Le Pays Basque, comme tant d’autres territoires, doit donc gérer sa question migratoire s’il ne veut pas la subir, et il se grandira en la posant sereinement et dans les bons termes, fondement nécessaire pour lui apporter des réponses à la fois vertueuses et efficaces.
Sans pour autant tomber dans l’angélisme, j’y reviendrai dans ma prochaine chronique.

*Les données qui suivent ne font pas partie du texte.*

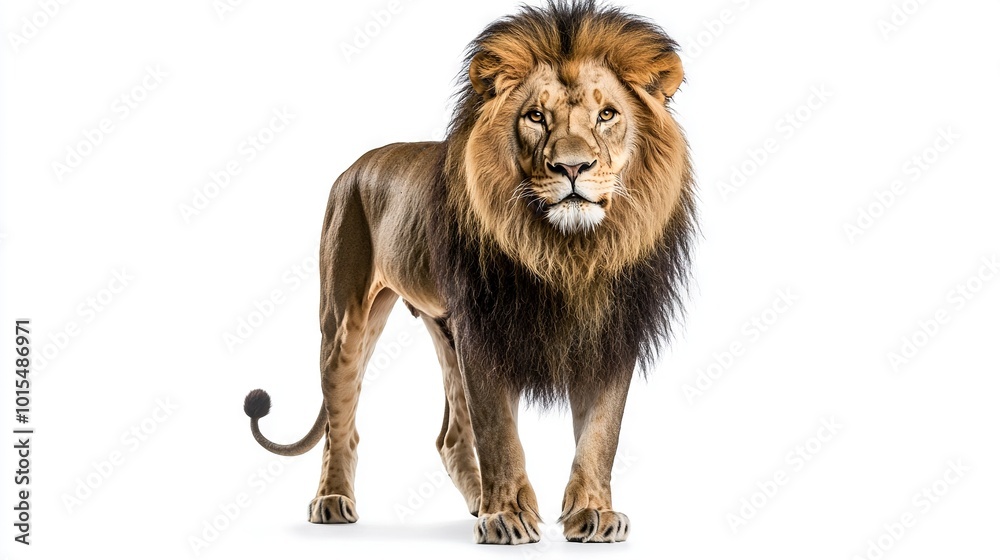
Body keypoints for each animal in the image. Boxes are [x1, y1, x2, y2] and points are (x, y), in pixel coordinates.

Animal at [243, 0, 695, 545]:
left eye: (607, 114)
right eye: (536, 116)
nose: (573, 168)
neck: (567, 252)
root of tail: (356, 165)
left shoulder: (611, 331)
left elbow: (601, 434)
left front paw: (594, 513)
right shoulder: (484, 330)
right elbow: (498, 432)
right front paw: (508, 515)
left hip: (444, 329)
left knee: (451, 436)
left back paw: (478, 502)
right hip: (347, 319)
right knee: (341, 419)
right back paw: (333, 500)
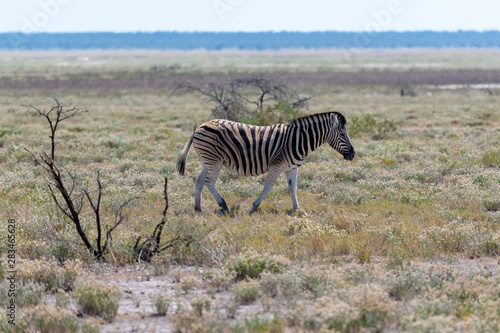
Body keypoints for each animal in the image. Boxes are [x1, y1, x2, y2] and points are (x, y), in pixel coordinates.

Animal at [176, 111, 356, 214]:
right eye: (342, 134)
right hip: (215, 161)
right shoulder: (277, 166)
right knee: (209, 182)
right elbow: (268, 186)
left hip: (207, 162)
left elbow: (293, 189)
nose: (353, 154)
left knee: (199, 182)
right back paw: (223, 205)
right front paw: (254, 207)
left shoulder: (292, 168)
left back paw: (198, 208)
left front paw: (298, 210)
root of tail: (199, 127)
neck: (298, 141)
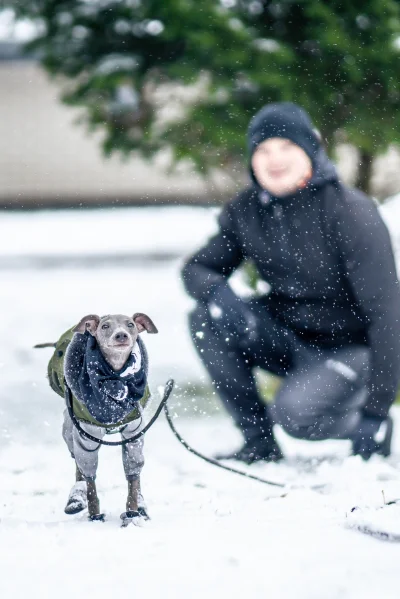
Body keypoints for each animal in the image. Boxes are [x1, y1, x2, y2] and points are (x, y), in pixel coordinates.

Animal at [58, 312, 158, 524]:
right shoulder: (86, 436)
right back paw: (76, 498)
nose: (121, 335)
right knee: (77, 465)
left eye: (130, 324)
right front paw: (95, 515)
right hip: (70, 429)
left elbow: (133, 476)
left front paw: (133, 512)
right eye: (105, 326)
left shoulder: (134, 433)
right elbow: (90, 481)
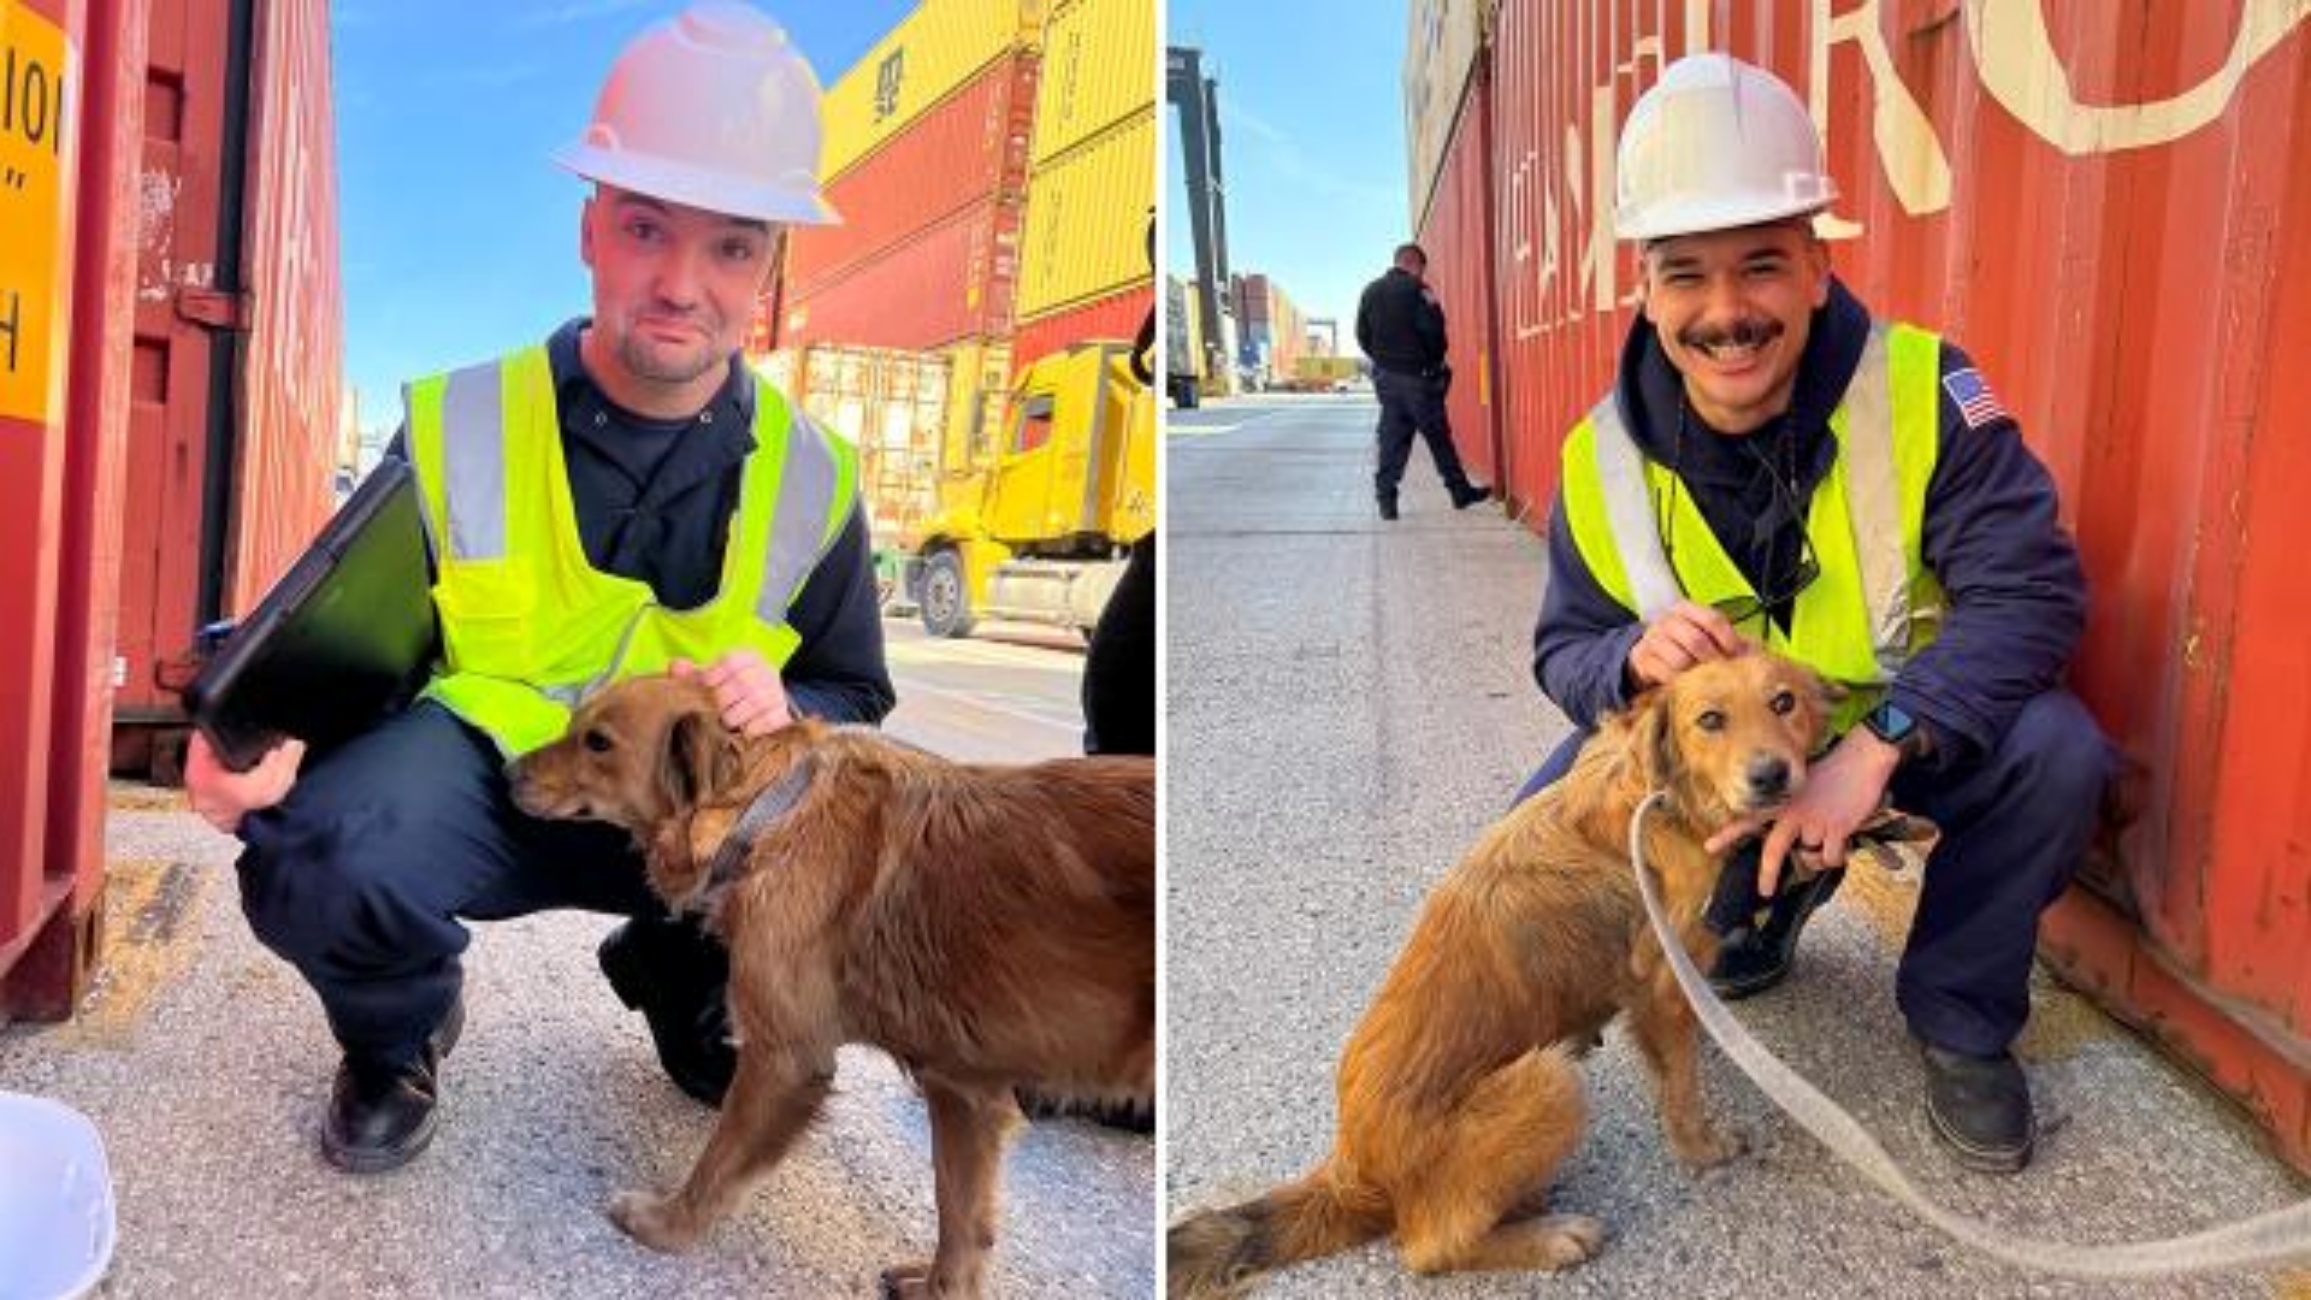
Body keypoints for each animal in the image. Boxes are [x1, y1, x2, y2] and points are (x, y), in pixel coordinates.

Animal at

Merci Peio d’avoir pointé ces dérives idéologiques et autres erreurs historiques que j’ai si souvent lues ou
entendues …
La carte est un peu trompeuse, elle n’indique que la variation du nombre d’habitant ville par ville, il serait plus juste de parler du nombre de nouveaux arrivant (10 000/ans, « les nouveaux Basques » ainsi nommé dans la semaine du pays basque) et du nombre de départ (7 000/ans).
Meme si le Français n’est pas une race, pas plus que le Basque, nous partageons avec Egoalde une langues et une culture en danger par l’arrivée massive de personnes venu d’autres régions.
Je serai le premier ravi si Durand, Dupont et autres Martin mettent leurs enfants dans les Ikastola et prenaient des cours d’Euskara chez AEK mais c’est malheureusement loin d’être la majorité.
La haine de l’autre n’est certainement pas la solution mais il faut prendre cela très au sérieux si on ne veux pas qu’en quelques générations notre culture finisse dans un musé.